→ **WORK ITEM**: Ignoring the pictures, copy the data exactly.

Start of INPUT DATA

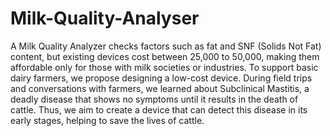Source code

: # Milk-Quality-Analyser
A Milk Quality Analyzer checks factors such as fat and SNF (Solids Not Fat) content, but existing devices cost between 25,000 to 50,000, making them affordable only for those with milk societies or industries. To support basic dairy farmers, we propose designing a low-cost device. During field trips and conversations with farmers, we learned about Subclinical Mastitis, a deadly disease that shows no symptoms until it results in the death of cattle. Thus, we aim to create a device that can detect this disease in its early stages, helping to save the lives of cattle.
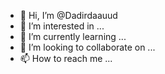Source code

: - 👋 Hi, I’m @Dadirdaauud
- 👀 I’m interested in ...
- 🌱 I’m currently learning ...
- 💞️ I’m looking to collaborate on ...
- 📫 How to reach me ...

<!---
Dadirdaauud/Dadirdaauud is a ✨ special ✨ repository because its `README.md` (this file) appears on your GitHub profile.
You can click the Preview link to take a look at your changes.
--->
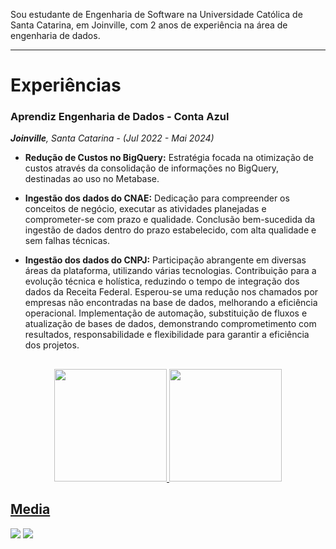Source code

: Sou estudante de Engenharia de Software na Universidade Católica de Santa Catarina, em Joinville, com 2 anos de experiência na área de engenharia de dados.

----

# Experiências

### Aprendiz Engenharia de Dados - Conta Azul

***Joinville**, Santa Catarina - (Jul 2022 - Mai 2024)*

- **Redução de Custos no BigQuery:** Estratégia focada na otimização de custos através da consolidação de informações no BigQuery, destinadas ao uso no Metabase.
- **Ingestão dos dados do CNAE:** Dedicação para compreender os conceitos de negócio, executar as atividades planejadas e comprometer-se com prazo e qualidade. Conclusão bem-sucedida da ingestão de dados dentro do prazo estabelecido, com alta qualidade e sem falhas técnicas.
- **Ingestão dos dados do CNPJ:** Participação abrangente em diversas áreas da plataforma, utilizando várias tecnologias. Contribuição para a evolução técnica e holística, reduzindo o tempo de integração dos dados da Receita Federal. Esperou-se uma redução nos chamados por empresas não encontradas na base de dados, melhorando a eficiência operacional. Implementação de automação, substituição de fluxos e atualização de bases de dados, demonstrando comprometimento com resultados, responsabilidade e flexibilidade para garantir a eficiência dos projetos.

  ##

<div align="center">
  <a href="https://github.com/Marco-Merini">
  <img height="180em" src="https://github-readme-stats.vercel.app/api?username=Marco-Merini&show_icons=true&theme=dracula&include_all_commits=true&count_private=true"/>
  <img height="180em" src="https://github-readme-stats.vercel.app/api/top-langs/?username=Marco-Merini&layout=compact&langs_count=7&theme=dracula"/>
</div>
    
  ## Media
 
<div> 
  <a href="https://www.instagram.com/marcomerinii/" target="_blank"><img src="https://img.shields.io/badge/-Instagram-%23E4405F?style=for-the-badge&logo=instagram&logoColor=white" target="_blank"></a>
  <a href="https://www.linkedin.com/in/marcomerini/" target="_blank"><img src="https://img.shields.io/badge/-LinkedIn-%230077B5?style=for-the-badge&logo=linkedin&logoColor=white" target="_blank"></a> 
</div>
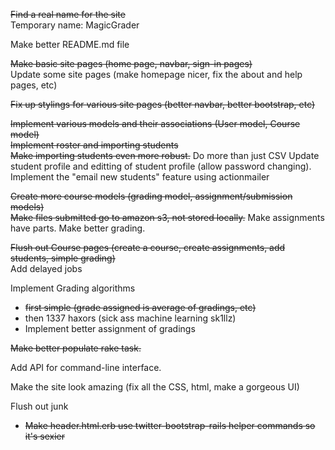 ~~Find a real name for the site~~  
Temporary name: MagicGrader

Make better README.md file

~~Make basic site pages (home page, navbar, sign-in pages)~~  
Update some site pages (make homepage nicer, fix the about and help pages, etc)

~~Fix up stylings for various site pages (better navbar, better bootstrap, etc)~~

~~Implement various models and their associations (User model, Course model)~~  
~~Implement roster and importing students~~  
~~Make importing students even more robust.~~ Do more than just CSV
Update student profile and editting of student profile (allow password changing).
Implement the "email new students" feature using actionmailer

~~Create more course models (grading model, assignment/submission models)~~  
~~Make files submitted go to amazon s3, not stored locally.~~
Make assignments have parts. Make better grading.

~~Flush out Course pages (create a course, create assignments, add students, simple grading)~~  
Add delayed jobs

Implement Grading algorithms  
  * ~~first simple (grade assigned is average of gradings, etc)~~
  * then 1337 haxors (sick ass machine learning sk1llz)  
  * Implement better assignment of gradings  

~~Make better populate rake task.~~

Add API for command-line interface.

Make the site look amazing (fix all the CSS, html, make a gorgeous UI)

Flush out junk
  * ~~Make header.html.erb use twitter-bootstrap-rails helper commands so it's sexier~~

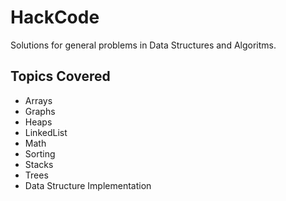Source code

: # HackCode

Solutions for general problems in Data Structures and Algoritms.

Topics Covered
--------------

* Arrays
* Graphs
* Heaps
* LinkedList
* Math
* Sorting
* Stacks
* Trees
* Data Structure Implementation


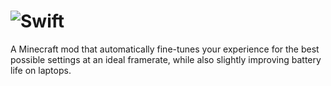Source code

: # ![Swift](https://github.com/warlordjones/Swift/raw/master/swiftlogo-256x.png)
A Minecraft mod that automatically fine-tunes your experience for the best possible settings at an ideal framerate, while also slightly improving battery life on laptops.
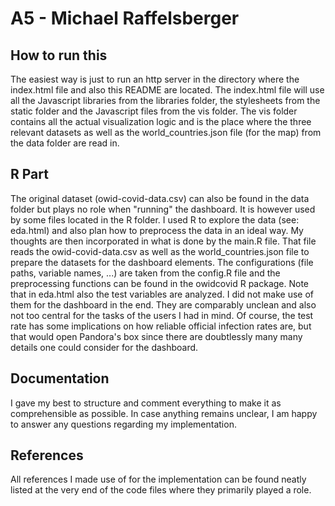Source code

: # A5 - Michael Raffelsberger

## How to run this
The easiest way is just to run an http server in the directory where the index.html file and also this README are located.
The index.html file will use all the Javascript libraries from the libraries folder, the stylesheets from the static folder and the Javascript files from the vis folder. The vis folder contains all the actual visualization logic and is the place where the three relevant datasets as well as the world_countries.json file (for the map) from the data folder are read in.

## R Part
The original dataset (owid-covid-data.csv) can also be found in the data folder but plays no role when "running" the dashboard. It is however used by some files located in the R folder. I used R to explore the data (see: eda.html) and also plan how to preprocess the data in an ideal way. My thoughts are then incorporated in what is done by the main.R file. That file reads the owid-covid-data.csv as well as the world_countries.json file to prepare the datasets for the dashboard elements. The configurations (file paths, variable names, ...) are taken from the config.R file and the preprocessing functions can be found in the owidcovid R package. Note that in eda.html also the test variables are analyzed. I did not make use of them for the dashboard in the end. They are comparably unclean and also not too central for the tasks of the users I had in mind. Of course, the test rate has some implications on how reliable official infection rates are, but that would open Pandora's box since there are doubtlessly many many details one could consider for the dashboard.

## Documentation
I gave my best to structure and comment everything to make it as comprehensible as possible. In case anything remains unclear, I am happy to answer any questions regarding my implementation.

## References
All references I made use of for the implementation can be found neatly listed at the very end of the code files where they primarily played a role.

End of INPUT DATA

→ **THE ANSWER**:
Source code

: # Milk-Quality-Analyser
A Milk Quality Analyzer checks factors such as fat and SNF (Solids Not Fat) content, but existing devices cost between 25,000 to 50,000, making them affordable only for those with milk societies or industries. To support basic dairy farmers, we propose designing a low-cost device. During field trips and conversations with farmers, we learned about Subclinical Mastitis, a deadly disease that shows no symptoms until it results in the death of cattle. Thus, we aim to create a device that can detect this disease in its early stages, helping to save the lives of cattle.
Source code

: - 👋 Hi, I’m @Dadirdaauud
- 👀 I’m interested in ...
- 🌱 I’m currently learning ...
- 💞️ I’m looking to collaborate on ...
- 📫 How to reach me ...

<!---
Dadirdaauud/Dadirdaauud is a ✨ special ✨ repository because its `README.md` (this file) appears on your GitHub profile.
You can click the Preview link to take a look at your changes.
--->
Source code

: Sou estudante de Engenharia de Software na Universidade Católica de Santa Catarina, em Joinville, com 2 anos de experiência na área de engenharia de dados.

----

# Experiências

### Aprendiz Engenharia de Dados - Conta Azul

***Joinville**, Santa Catarina - (Jul 2022 - Mai 2024)*

- **Redução de Custos no BigQuery:** Estratégia focada na otimização de custos através da consolidação de informações no BigQuery, destinadas ao uso no Metabase.
- **Ingestão dos dados do CNAE:** Dedicação para compreender os conceitos de negócio, executar as atividades planejadas e comprometer-se com prazo e qualidade. Conclusão bem-sucedida da ingestão de dados dentro do prazo estabelecido, com alta qualidade e sem falhas técnicas.
- **Ingestão dos dados do CNPJ:** Participação abrangente em diversas áreas da plataforma, utilizando várias tecnologias. Contribuição para a evolução técnica e holística, reduzindo o tempo de integração dos dados da Receita Federal. Esperou-se uma redução nos chamados por empresas não encontradas na base de dados, melhorando a eficiência operacional. Implementação de automação, substituição de fluxos e atualização de bases de dados, demonstrando comprometimento com resultados, responsabilidade e flexibilidade para garantir a eficiência dos projetos.

  ##

<div align="center">
  <a href="https://github.com/Marco-Merini">
  <img height="180em" src="https://github-readme-stats.vercel.app/api?username=Marco-Merini&show_icons=true&theme=dracula&include_all_commits=true&count_private=true"/>
  <img height="180em" src="https://github-readme-stats.vercel.app/api/top-langs/?username=Marco-Merini&layout=compact&langs_count=7&theme=dracula"/>
</div>
    
  ## Media
 
<div> 
  <a href="https://www.instagram.com/marcomerinii/" target="_blank"><img src="https://img.shields.io/badge/-Instagram-%23E4405F?style=for-the-badge&logo=instagram&logoColor=white" target="_blank"></a>
  <a href="https://www.linkedin.com/in/marcomerini/" target="_blank"><img src="https://img.shields.io/badge/-LinkedIn-%230077B5?style=for-the-badge&logo=linkedin&logoColor=white" target="_blank"></a> 
</div>
 ~~Find a real name for the site~~  
Temporary name: MagicGrader

Make better README.md file

~~Make basic site pages (home page, navbar, sign-in pages)~~  
Update some site pages (make homepage nicer, fix the about and help pages, etc)

~~Fix up stylings for various site pages (better navbar, better bootstrap, etc)~~

~~Implement various models and their associations (User model, Course model)~~  
~~Implement roster and importing students~~  
~~Make importing students even more robust.~~ Do more than just CSV
Update student profile and editting of student profile (allow password changing).
Implement the "email new students" feature using actionmailer

~~Create more course models (grading model, assignment/submission models)~~  
~~Make files submitted go to amazon s3, not stored locally.~~
Make assignments have parts. Make better grading.

~~Flush out Course pages (create a course, create assignments, add students, simple grading)~~  
Add delayed jobs

Implement Grading algorithms  
  * ~~first simple (grade assigned is average of gradings, etc)~~
  * then 1337 haxors (sick ass machine learning sk1llz)  
  * Implement better assignment of gradings  

~~Make better populate rake task.~~

Add API for command-line interface.

Make the site look amazing (fix all the CSS, html, make a gorgeous UI)

Flush out junk
  * ~~Make header.html.erb use twitter-bootstrap-rails helper commands so it's sexier~~

Source code

: # HackCode

Solutions for general problems in Data Structures and Algoritms.

Topics Covered
--------------

* Arrays
* Graphs
* Heaps
* LinkedList
* Math
* Sorting
* Stacks
* Trees
* Data Structure Implementation


Source code

: # ![Swift](https://github.com/warlordjones/Swift/raw/master/swiftlogo-256x.png)
A Minecraft mod that automatically fine-tunes your experience for the best possible settings at an ideal framerate, while also slightly improving battery life on laptops.
Source code

: # A5 - Michael Raffelsberger

## How to run this
The easiest way is just to run an http server in the directory where the index.html file and also this README are located.
The index.html file will use all the Javascript libraries from the libraries folder, the stylesheets from the static folder and the Javascript files from the vis folder. The vis folder contains all the actual visualization logic and is the place where the three relevant datasets as well as the world_countries.json file (for the map) from the data folder are read in.

## R Part
The original dataset (owid-covid-data.csv) can also be found in the data folder but plays no role when "running" the dashboard. It is however used by some files located in the R folder. I used R to explore the data (see: eda.html) and also plan how to preprocess the data in an ideal way. My thoughts are then incorporated in what is done by the main.R file. That file reads the owid-covid-data.csv as well as the world_countries.json file to prepare the datasets for the dashboard elements. The configurations (file paths, variable names, ...) are taken from the config.R file and the preprocessing functions can be found in the owidcovid R package. Note that in eda.html also the test variables are analyzed. I did not make use of them for the dashboard in the end. They are comparably unclean and also not too central for the tasks of the users I had in mind. Of course, the test rate has some implications on how reliable official infection rates are, but that would open Pandora's box since there are doubtlessly many many details one could consider for the dashboard.

## Documentation
I gave my best to structure and comment everything to make it as comprehensible as possible. In case anything remains unclear, I am happy to answer any questions regarding my implementation.

## References
All references I made use of for the implementation can be found neatly listed at the very end of the code files where they primarily played a role.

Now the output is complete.